I talked to an official from the Democratic Republic of Congo a couple of weeks ago, and he said, ‘we don’t have a problem with Ebola because we’ve secured the borders.’ That is not true. There’s no way you can secure the borders.
Does it appear, then, that some African officials are trying to downplay the threat in order to prevent a panic?
Norman: In some regards, they have more fragile economies. They don’t want to scare any investors, commerce, shipping, or tourism. So I think there’s even some debate as to the accuracy of numbers of cases involved. They don’t have a CDC that is as meticulous as ours. It’s highly likely the case numbers are under reported.
How would medical care be provided in the United States for Ebola patients?
Norman: There are no immunizations or anti-viral medications for Ebola, just good meticulous intensive medical care. If they got dehydrated, we would give them fluids. If they couldn’t breathe well, put them on ventilator. If they have lost blood hemorrhaging and bleeding, we would replace their blood products and control their bleeding as best we could.
Would the United States healthcare system be able to save patients from dying if they contracted Ebola?

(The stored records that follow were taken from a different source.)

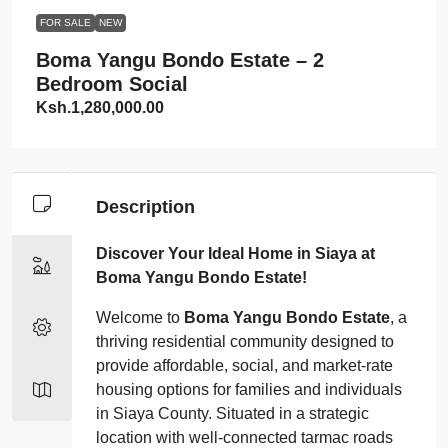
FOR SALE
NEW
Boma Yangu Bondo Estate – 2
Bedroom Social
Ksh.1,280,000.00
Description
Discover Your Ideal Home in Siaya at
Boma Yangu Bondo Estate!
Welcome to
Boma Yangu Bondo Estate
, a
thriving residential community designed to
provide affordable, social, and market-rate
housing options for families and individuals
in Siaya County. Situated in a strategic
location with well-connected tarmac roads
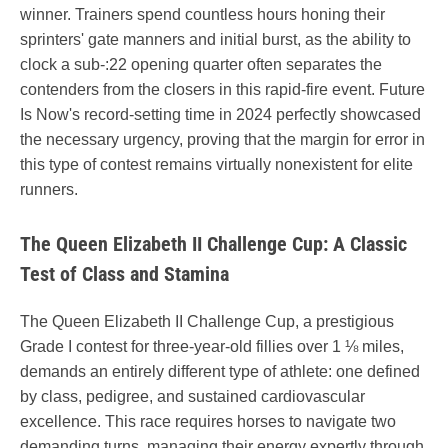
winner. Trainers spend countless hours honing their
sprinters' gate manners and initial burst, as the ability to
clock a sub-:22 opening quarter often separates the
contenders from the closers in this rapid-fire event. Future
Is Now's record-setting time in 2024 perfectly showcased
the necessary urgency, proving that the margin for error in
this type of contest remains virtually nonexistent for elite
runners.
The Queen Elizabeth II Challenge Cup: A Classic
Test of Class and Stamina
The Queen Elizabeth II Challenge Cup, a prestigious
Grade I contest for three-year-old fillies over 1 ⅛ miles,
demands an entirely different type of athlete: one defined
by class, pedigree, and sustained cardiovascular
excellence. This race requires horses to navigate two
demanding turns, managing their energy expertly through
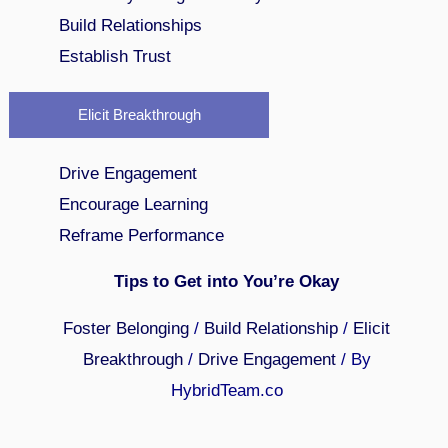
Build Relationships
Establish Trust
Elicit Breakthrough
Drive Engagement
Encourage Learning
Reframe Performance
Tips to Get into You’re Okay
Foster Belonging
/
Build Relationship
/
Elicit
Breakthrough
/
Drive Engagement
/ By
HybridTeam.co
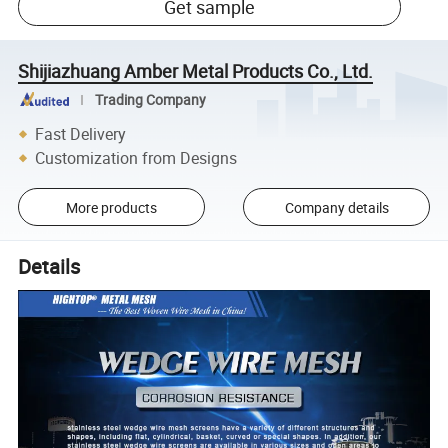
Get sample
Shijiazhuang Amber Metal Products Co., Ltd.
Trading Company
Fast Delivery
Customization from Designs
More products
Company details
Details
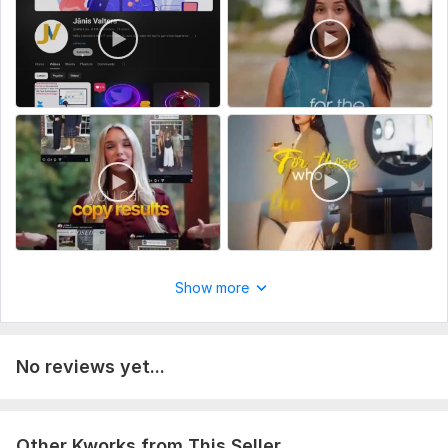
you want.
Example: YouTube video, Reels, Shorts, vlog, podcast, etc.
Service includes:
Music
Delivery:
2 days
Uniqueness:
Original
Scope of this kwork:
1 minute
Show more
No reviews yet...
Other Kworks from This Seller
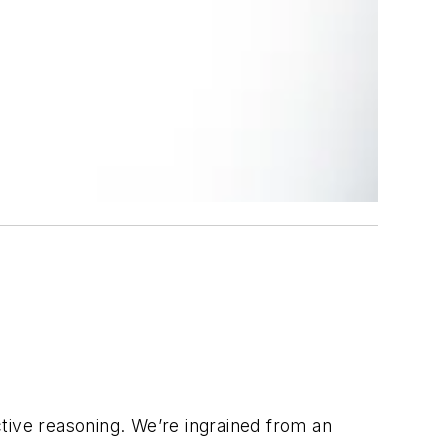
tive reasoning. We’re ingrained from an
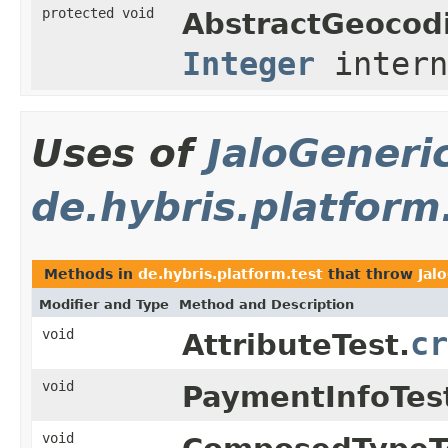
protected void
AbstractGeocod
Integer
intern
Uses of
JaloGeneri
de.hybris.platform
Methods in
de.hybris.platform.test
that throw
Jal
Modifier and Type
Method and Description
void
cr
AttributeTest.
void
PaymentInfoTes
void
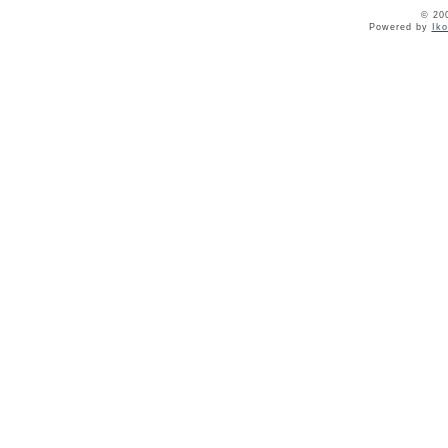
© 20
Powered by
Ik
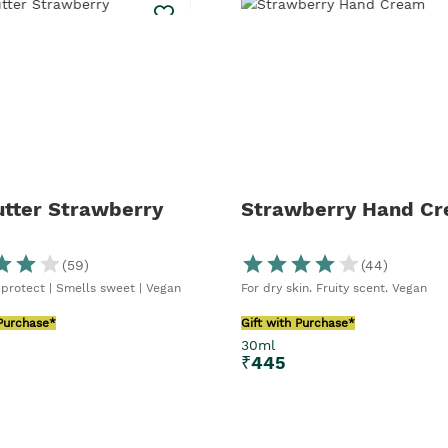
utter Strawberry
Strawberry Hand C
(
59
)
(
44
)
 protect | Smells sweet | Vegan
For dry skin. Fruity scent. Vegan
 Purchase*
Gift with Purchase*
30ml
₹
445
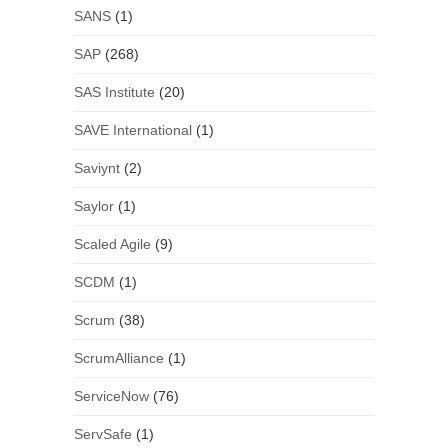
SANS
(1)
SAP
(268)
SAS Institute
(20)
SAVE International
(1)
Saviynt
(2)
Saylor
(1)
Scaled Agile
(9)
SCDM
(1)
Scrum
(38)
ScrumAlliance
(1)
ServiceNow
(76)
ServSafe
(1)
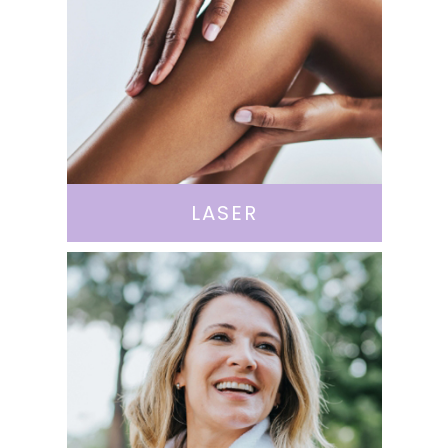
LASER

Norman: Yes, we could. There are some people who survive. The overall mortality rate is 50 to 60 percent. Without question, the 90 percent mortality rate is from the more remote regions, where they do not have access to things that are normally the bedrock of medical care. In Europe you would expect the same care as in the U.S.
How likely is it that an effective vaccine for Ebola will be developed?
Norman: It can be very difficult, just as we’ve been trying with HIV. I know it’s being worked on. Some viruses just mutate and change so much, so you are always one step behind; and there are multiple strains of Ebola. A question would be whether a strain is sufficiently different immunologically from the next one that there will be immunity from the different strains.
Stephan Monroe, deputy director of the Centers for Disease Control’s (CDC) National Center for Emerging Zoonotic and Infectious Diseases, recently held a teleconference and stated that no Ebola cases have been reported in the United States, and that the likelihood of this outbreak spreading outside of West Africa is very low.
Monroe said, “While it’s possible that someone could become infected with the Ebola virus in Africa and then get on a plane to the United States, it’s very unlikely they would be able to spread the disease to fellow passengers.”
Monroe added that because people do travel between West Africa and the United States, the CDC needs to be prepared for the remote possibility that one of those travelers could get Ebola and return to the U.S. while sick.
“We are actively working to educate American healthcare workers about how to isolate patients and how they can protect themselves from infection,” said Monroe.